Here's a summary of the planned changes for each chapter.
- Introduction. Minor revisions. Move the discussion of Amdahl's Law to here, since it applies across many aspects of computer systems
- Data. Do some tuning to improve the presentation, without diminishing the core content. Present fixed word size data types.
- Machine code. A complete rewrite, using x86-64 as the machine language, rather than IA32. Also update examples based on more a recent version of GCC (4.8.1). Thankfully, GCC has introduced a new opimization level, specified with the command-line option `-Og' that provides a fairly direct mapping between the C and assembly code. We will provide a web aside describing IA32.

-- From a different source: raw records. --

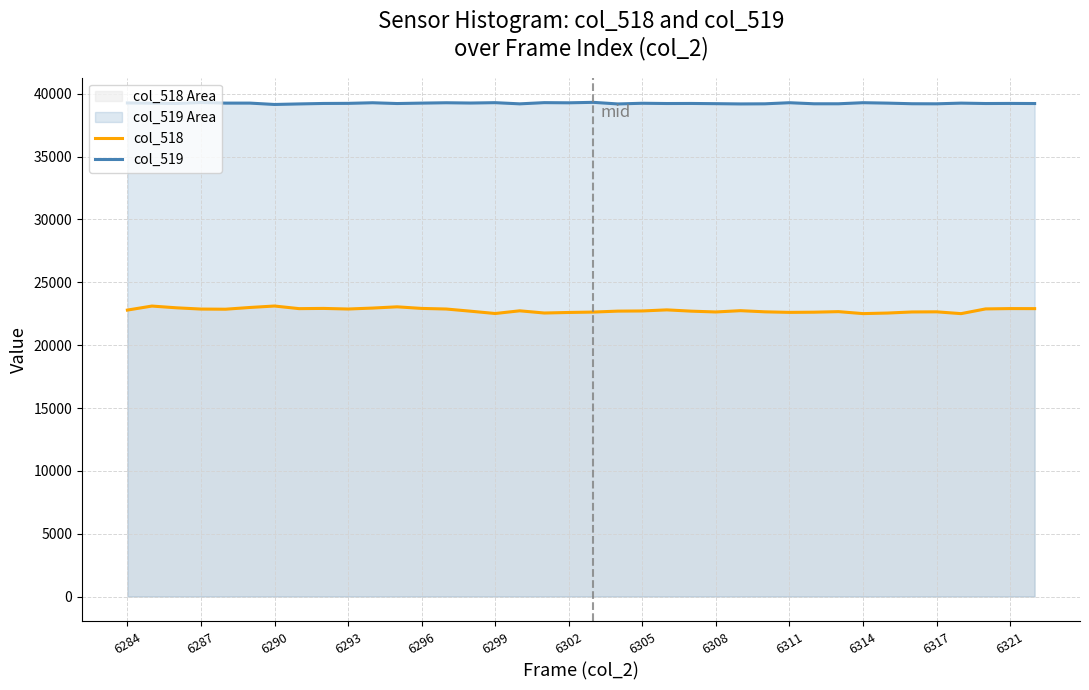

How many lines are shown in the chart?

2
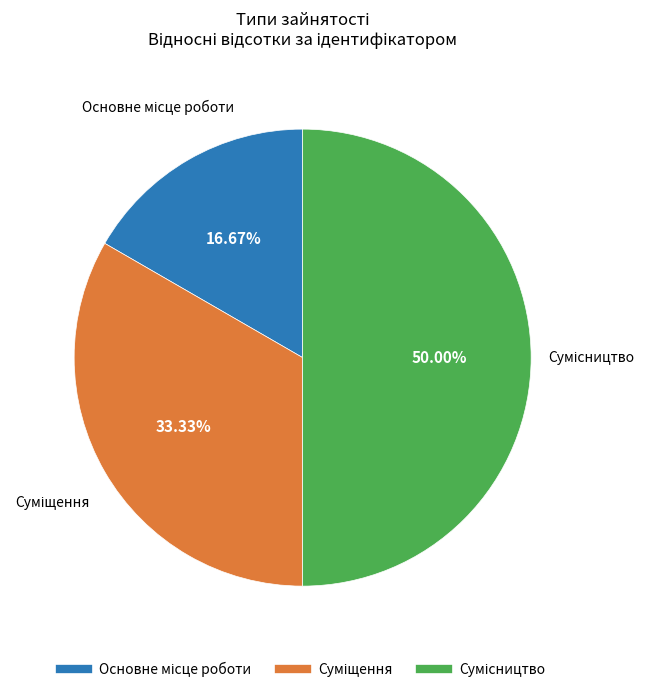

How many segments does this pie chart have?

3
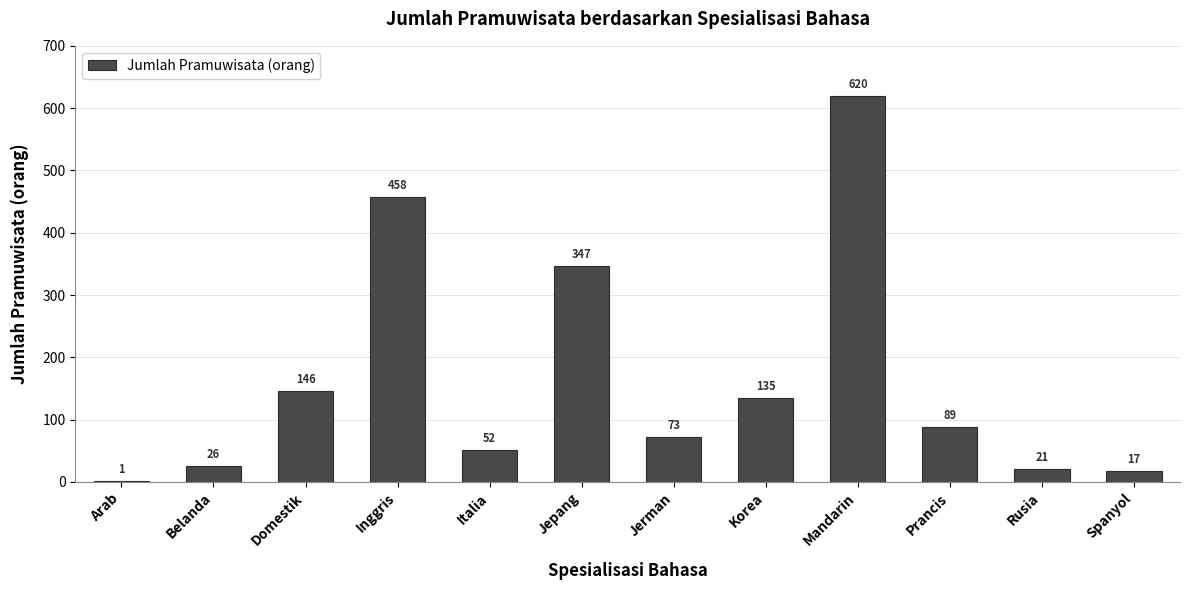

What is the maximum value shown in the chart?

620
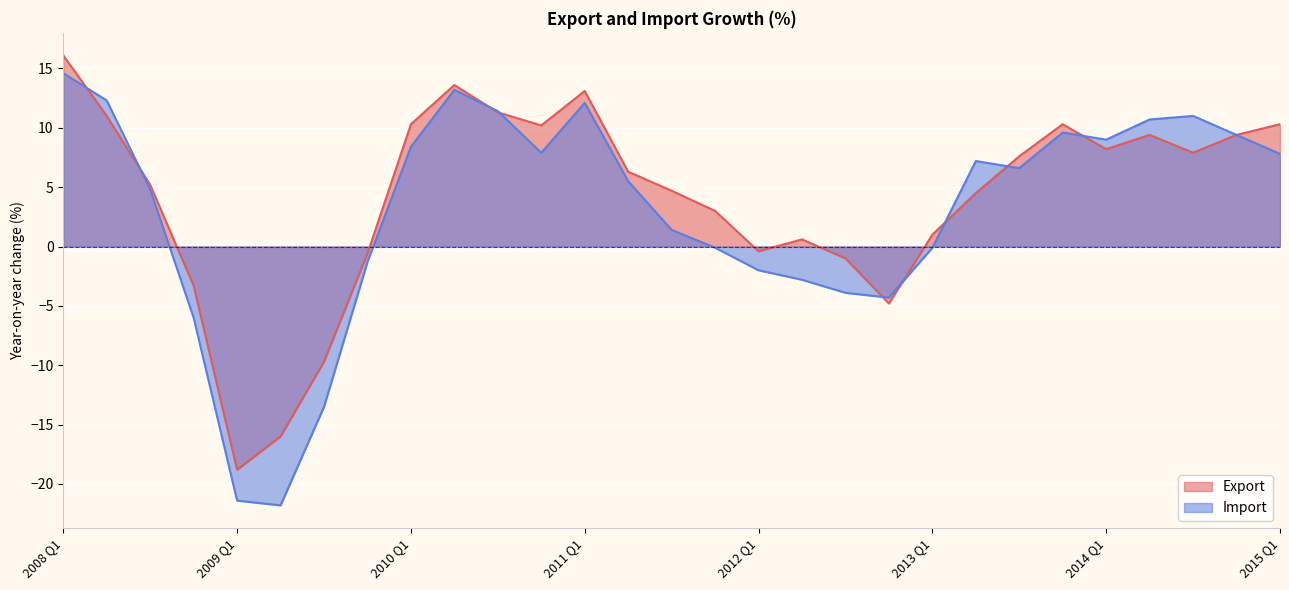

Rank the categories by Import value from lowest to highest.

2009 Q2, 2009 Q1, 2009 Q3, 2008 Q4, 2012 Q4, 2012 Q3, 2012 Q2, 2012 Q1, 2009 Q4, 2011 Q4, 2013 Q1, 2011 Q3, 2008 Q3, 2011 Q2, 2013 Q3, 2013 Q2, 2015 Q1, 2010 Q4, 2010 Q1, 2014 Q1, 2014 Q4, 2013 Q4, 2014 Q2, 2014 Q3, 2010 Q3, 2011 Q1, 2008 Q2, 2010 Q2, 2008 Q1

- Architecture. Shift from Y86 to y86-64. This includes having 15 registers (omitting %r15 simplifies instruction encoding.), and all data and addresses being 64 bits. Also update all of the code examples to following the x86-64 ABI conventions.
- Optimization. All examples will be updated (they're mostly x86-64 already).
- Memory Hierarchy. Updated to reflect more recent technology.
- Linking. Rewritten for x86-64. We've also expanded the discussion of using the GOT and PLT to create position-independent code, and added a new section on the very cool technique of library interpositioning.
- Exceptional Control Flow. More rigorous treatment of signal handlers, including async-signal-safe functions, specific guidelines for writing signal handlers, and using sigsuspend to wait for handlers.
- VM. Minor revisions.
- System-Level I/O. Added a new section on files and the file hierarchy.
- Network programming. Protocol-independent and thread-safe sockets programming using the modern getaddrinfo and getnameinfo functions, replacing the obsolete and non-reentrant gethostbyname and gethostbyaddr functions.
- Concurrent programming. Enhanced coverage of performance aspects of parallel multicore programs.